Once the first lane has been detected we can search within a certain margin of that line in the subsequent frames reducing the computational complexity.
In order to ensure accurate results and increase the robustness of the detection we have to validate the lanes with a set of rules to ensure that what we have detected are indeed accurate lane lines.
We do this using these rules:
- Checking if the lane width is too small or large
- Checking if the left and right detected lane are on their respective side of the image
- Checking that the lane has a minimum of n points
If the lane cannot be validated the lane reading will not be included and will revert back to a sliding window search to find a more accurate lane line.
Radius of curvature calculation is done in the last part of the update_lane function in the Line Class
self.radius_of_curvature = ((1 + (2*fit_cr[0]*y_eval*ym_per_pix + fit_cr[1])**2)**1.5) / np.absolute(2*fit_cr[0])
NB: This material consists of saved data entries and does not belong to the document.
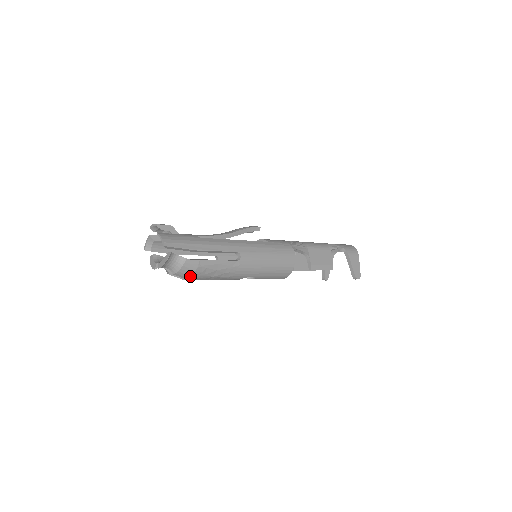
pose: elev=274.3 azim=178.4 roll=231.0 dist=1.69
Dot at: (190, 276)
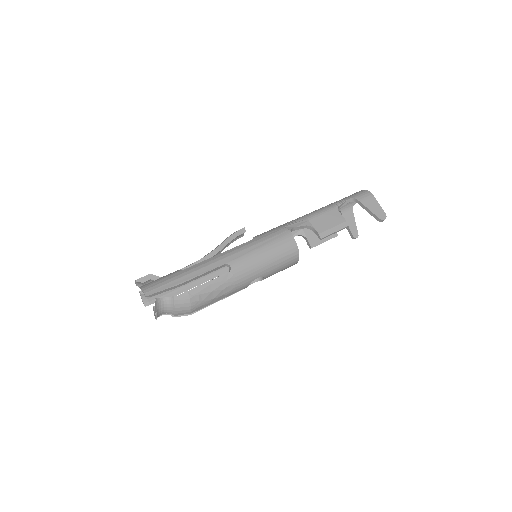
Dot at: (189, 309)
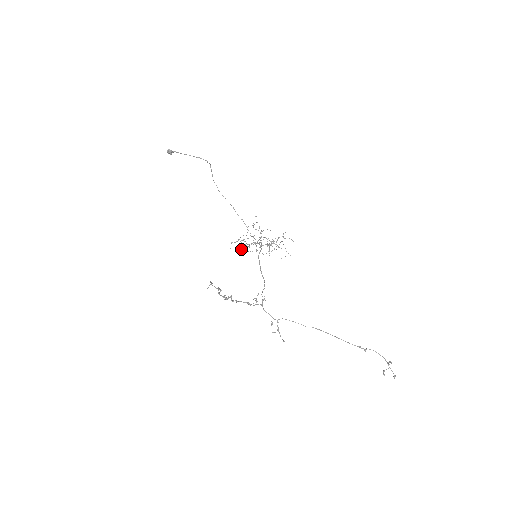
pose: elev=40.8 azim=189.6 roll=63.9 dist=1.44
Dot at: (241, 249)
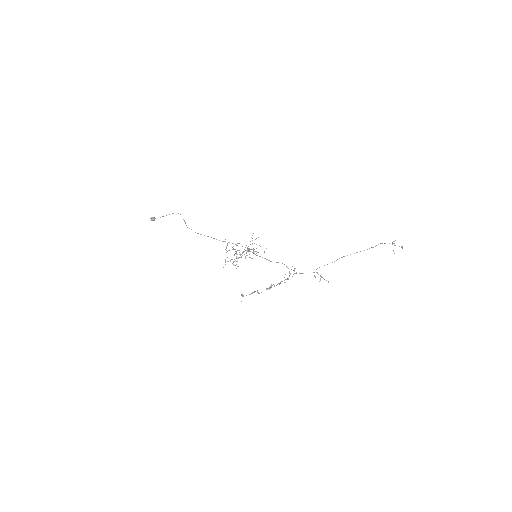
Dot at: occluded
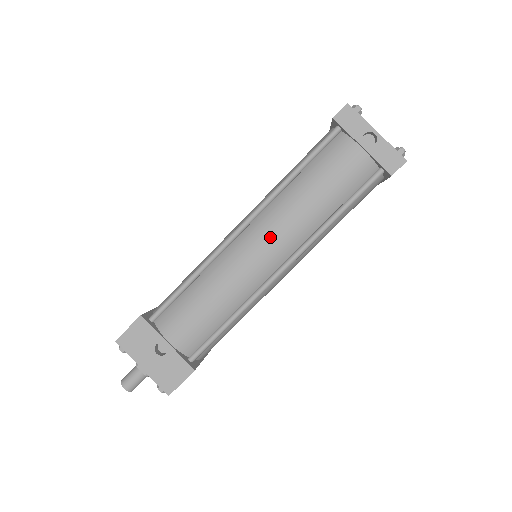
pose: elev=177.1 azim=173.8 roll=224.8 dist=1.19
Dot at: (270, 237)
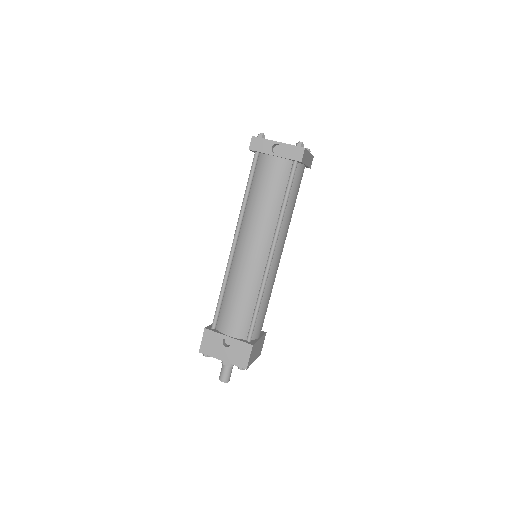
Dot at: (252, 239)
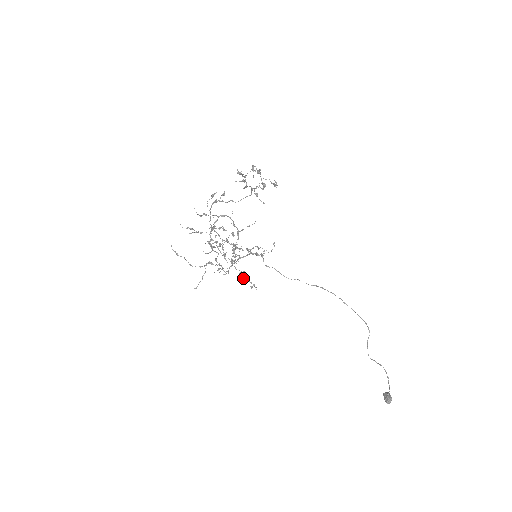
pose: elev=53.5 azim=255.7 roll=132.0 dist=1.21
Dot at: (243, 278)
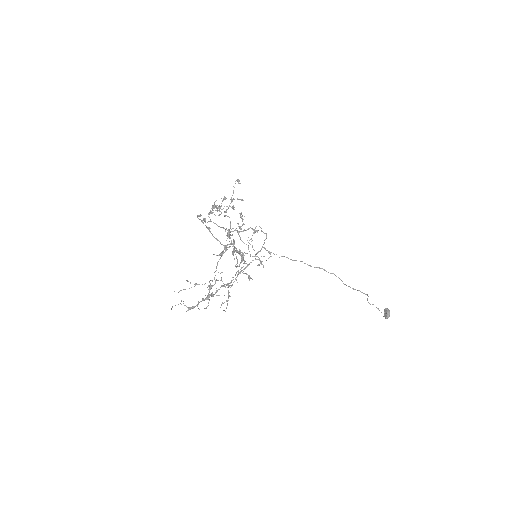
Dot at: (250, 256)
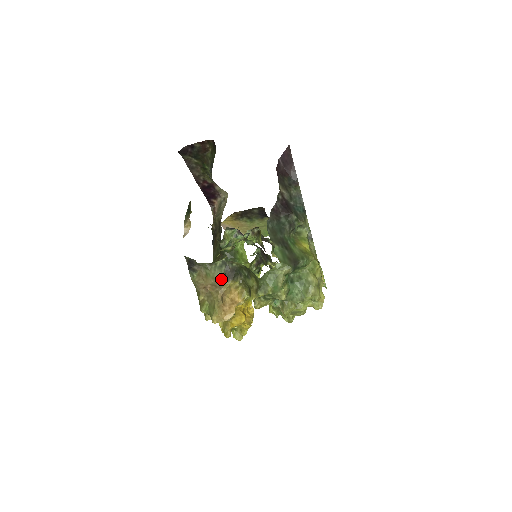
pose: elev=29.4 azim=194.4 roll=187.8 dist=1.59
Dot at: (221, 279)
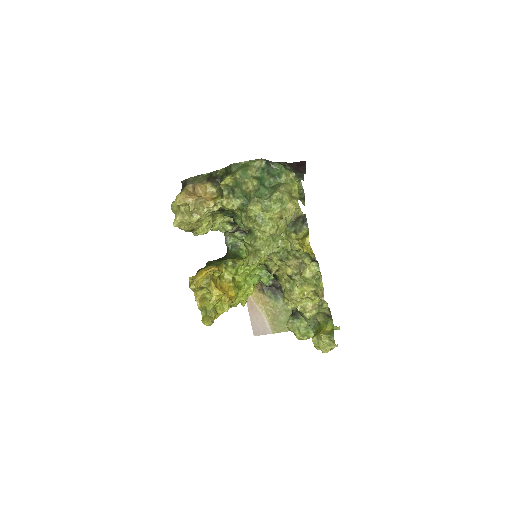
Dot at: (201, 181)
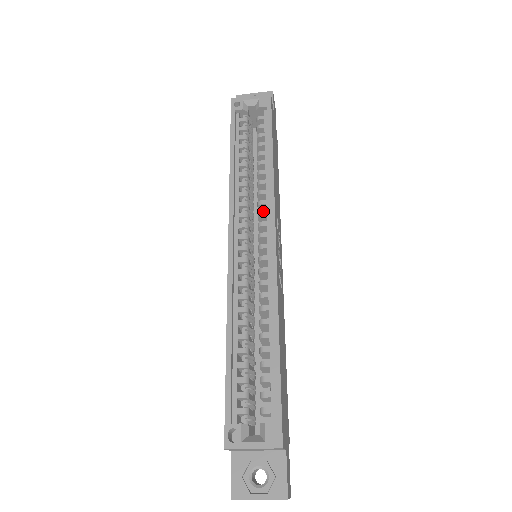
Vehicle offset calculation is done in the last part of the lane_validation_and_update function
lane_center = right_line.bestx - left_line.bestx
left_line.line_base_pos = ((img.shape[1]*0.5 - lane_center)*3.7)/700
right_line.line_base_pos = left_line.line_base_pos
6. Provide an example image of your result plotted back down onto the road such that the lane area is identified clearly.
I implemented this step in the function draw_lane(undist, img, Minv)
. Here is an example of my result on a test image:
I included the other steps of the pipeline in the video to aid in the process of debugging and finetuning the solution. This was implemented in the build_frame function.
Here's a link to my video result
1. Briefly discuss any problems / issues you faced in your implementation of this project. Where will your pipeline likely fail? What could you do to make it more robust?
The robustness of the solution relies heavily on the choice of colorspace and the validation logic to ensure that only the correct lane detections are considered in final calculations. Initially I was trying to utilize a single set of thresholds to robustly identify the lanes in changing condition. But just like how our eyes and cameras work differently under different conditions, varying conditions called for varying set of thresholds.Thresholds that dynamically change based on road conditions. However this is not the ideal way, as one would have to manually add all the various scenarios and conditions for different type of roads and weathers for a truly robust solution. Ideally we would want to use deep learning for a pixel segmentation(SegNet). To train it to recognize more scenarios we would simply have to add more varied and diverse data and the model would generalize a visual identification filter for lane lines.